Scientists Use Radio Telescopes And GPS To Monitor Nuclear Tests
February 20, 2013

Scientists Use Radio Telescopes And GPS To Monitor Nuclear Tests

Alan McStravick for — Your Universe Online

The world was on edge earlier this month when North Korea detonated an underground nuclear explosion (UNE) meant to showcase to the world community the abilities of this beleaguered nation. In a recent story published in The Guardian, reports surfaced North Korea is planning two additional nuclear tests just this year. UNEs were once commonplace, giving the testing nation the knowledge surrounding their nuclear capability. The US performed their last UNE in September of 1992 in the Nevada desert.

This last UNE performed by the US, codenamed Hunters Trophy, was analyzed by a team comprised of astronomers and researchers at the US Naval Research Laboratory and The Ohio State University Department of Civil, Environmental and Geodetic Engineering. The team utilized both radio telescope interferometry and Global Positioning Satellite (GPS) data recorded of the ionosphere.

Popularized in the movie ℠Contact´, the Very Large Array (VLA), operated by the National Radio Astronomy Observatory, with their 27 individual 25-meter parabolic dish antennas, was used to collect the radio telescope data for the study. The VLA is located 50 miles to the west of Socorro, New Mexico, situated in the Plains of San Agustin.

The VLA, as an interferometer, operates by multiplying the data from each pair of telescopes. This multiplication allows for the observation of interference patterns. It is the structure of interference patterns, and the changes they undergo in time due to the Earth´s rotation, that reflects the structure of radio sources in the sky.

The research team utilized the VLA to act in a manner that is contrary to its typical application. As a radio synthesis telescope meant to observe bands between 1 and 50 gigahertz, the VLA is most usually used in the observation of cosmic sources. A strict detailed calibration scheme is required to remove the effects of the ionosphere when searching the cosmos. However, for this study, the researchers wanted to direct their focus completely upon the ionosphere.

On September 18, 1992, during the Hunters Trophy UNE, the VLA was in the process of observing several relatively bright cosmic sources at 1.4 gigahertz. The arrangement of the array in a compact D-configuration allowed for an increased sensitivity to smaller-scale fluctuations. This allowed the team to mine the archived data for that day. A self-calibration was performed by using each source to obtain differences in total electron content (ΔTEC) time series for each antenna.

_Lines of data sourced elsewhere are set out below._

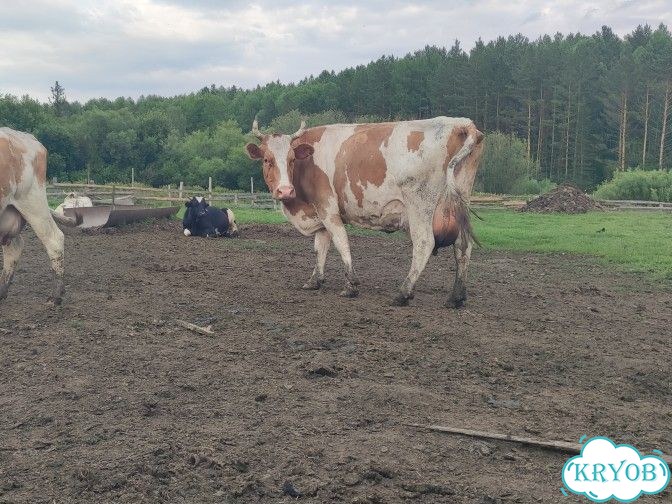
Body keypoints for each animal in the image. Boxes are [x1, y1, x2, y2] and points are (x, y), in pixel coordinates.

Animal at [245, 117, 484, 307]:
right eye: (267, 159)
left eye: (292, 159)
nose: (285, 190)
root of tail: (460, 123)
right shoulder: (319, 214)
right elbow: (320, 247)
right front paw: (315, 281)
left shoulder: (328, 209)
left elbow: (341, 242)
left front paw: (351, 285)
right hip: (459, 202)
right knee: (463, 246)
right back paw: (456, 297)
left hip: (420, 206)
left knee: (424, 243)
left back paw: (403, 293)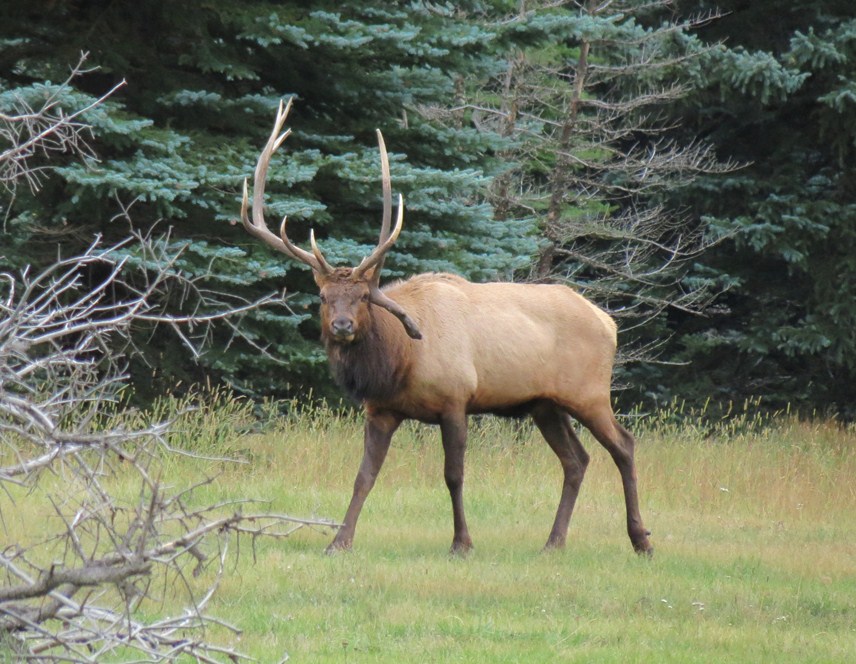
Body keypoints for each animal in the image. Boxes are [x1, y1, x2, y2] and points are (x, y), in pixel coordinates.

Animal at [241, 98, 656, 556]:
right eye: (322, 296)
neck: (400, 361)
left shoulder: (457, 399)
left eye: (364, 296)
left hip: (589, 392)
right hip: (545, 403)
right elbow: (363, 477)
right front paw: (339, 542)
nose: (342, 325)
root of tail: (608, 322)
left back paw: (641, 539)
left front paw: (462, 542)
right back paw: (554, 542)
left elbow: (454, 475)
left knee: (624, 445)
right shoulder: (381, 411)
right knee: (576, 459)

"One can see that between roughly 20 and 25 minutes after the UNE, the signature of disturbances in the ionosphere moving toward the northeast and southwest are nearly perpendicular to the direction from Hunters Trophy," said US Naval Research Laboratory radio astronomer Joseph Helmboldt, PhD. "Given their characteristics, it seems likely that these disturbances are associated with small-scale distortions propagating along the larger traveling ionospheric disturbance generated by the Hunters Trophy explosion."

The use of GPS is also very beneficial in the study of the detection and discrimination of UNEs. This is due, mainly, to the sensitivity of GPS signals to ionospheric disturbances. GPS measurements were used for the validation of the VLA measurements. The team believed, by studying the ionosphere, and more specifically Traveling Ionospheric Disturbances (TIDs) that were excited by acoustic-gravity waves from surface and underground explosions, they would be able to find an increase in fluctuation some 30 minutes after the detonation. With GPS data supporting their findings, the team contends both travel time and distance of each event were highly correlated.

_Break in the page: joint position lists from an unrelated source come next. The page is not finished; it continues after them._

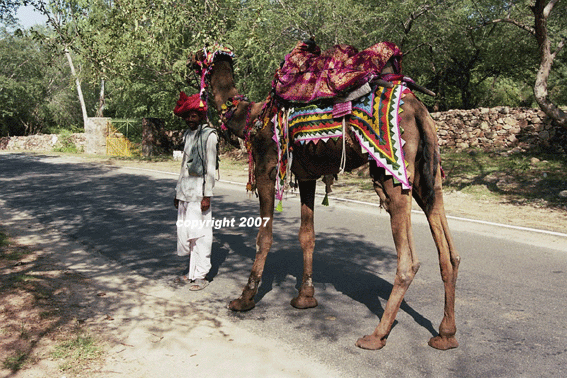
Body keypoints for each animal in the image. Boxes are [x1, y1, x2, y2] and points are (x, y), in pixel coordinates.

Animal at [191, 42, 462, 350]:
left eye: (199, 56)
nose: (188, 62)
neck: (251, 116)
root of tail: (419, 109)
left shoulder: (266, 169)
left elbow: (264, 237)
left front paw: (244, 299)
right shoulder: (307, 176)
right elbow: (307, 236)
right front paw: (304, 297)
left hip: (394, 171)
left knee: (408, 261)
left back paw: (376, 335)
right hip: (429, 171)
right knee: (448, 249)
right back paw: (445, 334)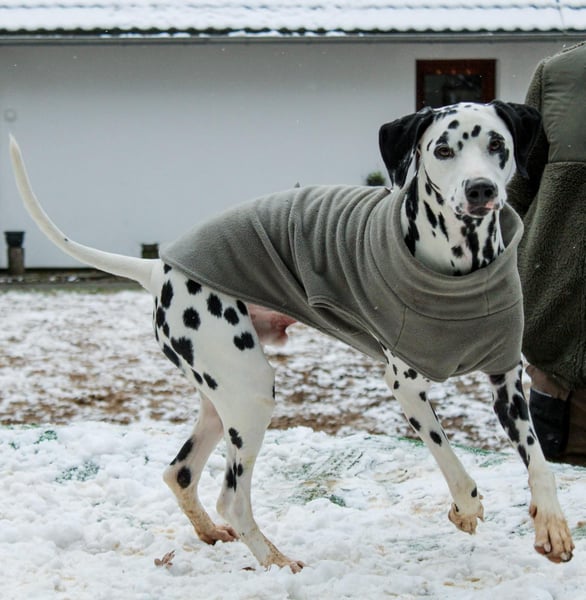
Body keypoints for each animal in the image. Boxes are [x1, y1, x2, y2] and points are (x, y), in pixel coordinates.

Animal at [9, 101, 574, 572]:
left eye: (497, 145)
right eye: (443, 150)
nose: (481, 190)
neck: (461, 268)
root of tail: (159, 268)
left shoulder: (508, 380)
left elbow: (539, 460)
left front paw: (551, 525)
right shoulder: (406, 387)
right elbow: (450, 458)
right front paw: (466, 507)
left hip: (223, 397)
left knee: (180, 473)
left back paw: (211, 532)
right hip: (251, 394)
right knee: (232, 498)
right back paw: (275, 560)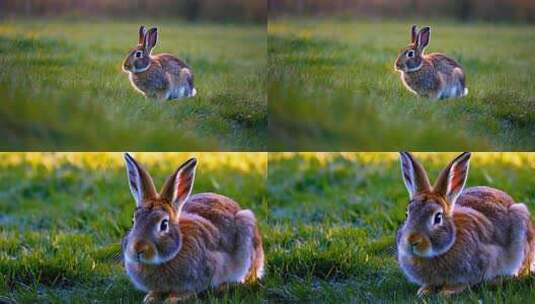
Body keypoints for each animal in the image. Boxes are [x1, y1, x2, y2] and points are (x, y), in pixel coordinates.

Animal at [120, 153, 264, 302]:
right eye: (133, 221)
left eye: (164, 224)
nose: (138, 249)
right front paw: (150, 298)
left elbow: (187, 292)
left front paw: (172, 299)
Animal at [396, 153, 535, 296]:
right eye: (407, 214)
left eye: (438, 217)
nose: (412, 241)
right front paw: (424, 291)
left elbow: (463, 283)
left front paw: (446, 292)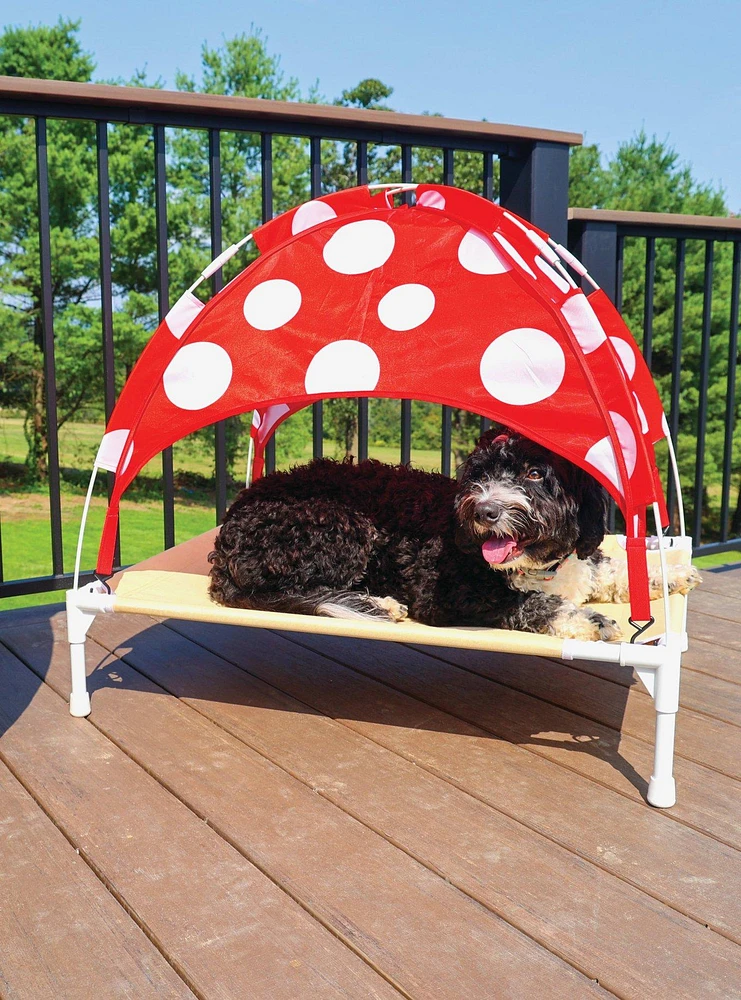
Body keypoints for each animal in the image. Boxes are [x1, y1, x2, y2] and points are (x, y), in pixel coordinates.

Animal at [208, 424, 624, 640]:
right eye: (480, 474)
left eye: (536, 473)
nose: (484, 510)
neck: (540, 567)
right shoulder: (448, 595)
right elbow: (529, 603)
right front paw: (590, 620)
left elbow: (605, 567)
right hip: (340, 528)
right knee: (291, 592)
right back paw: (379, 603)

"Combining the results of both spectral techniques, we found a class of intermediate and small-scale waves," said Helmboldt. "Our exploration of VHF/UHF observations with the VLA has successfully demonstrated the power of this instrument to characterize a variety of transient ionospheric phenomena."

The US Naval Research Laboratory, established over 85 years ago and located in the Washington, DC area, is a full-spectrum corporate laboratory engaged in a broadly based multidisciplinary program of scientific research and advanced technological development. Other major sites for the laboratory are located at the Stennis Space Center in Mississippi and in Monterey, Califoria.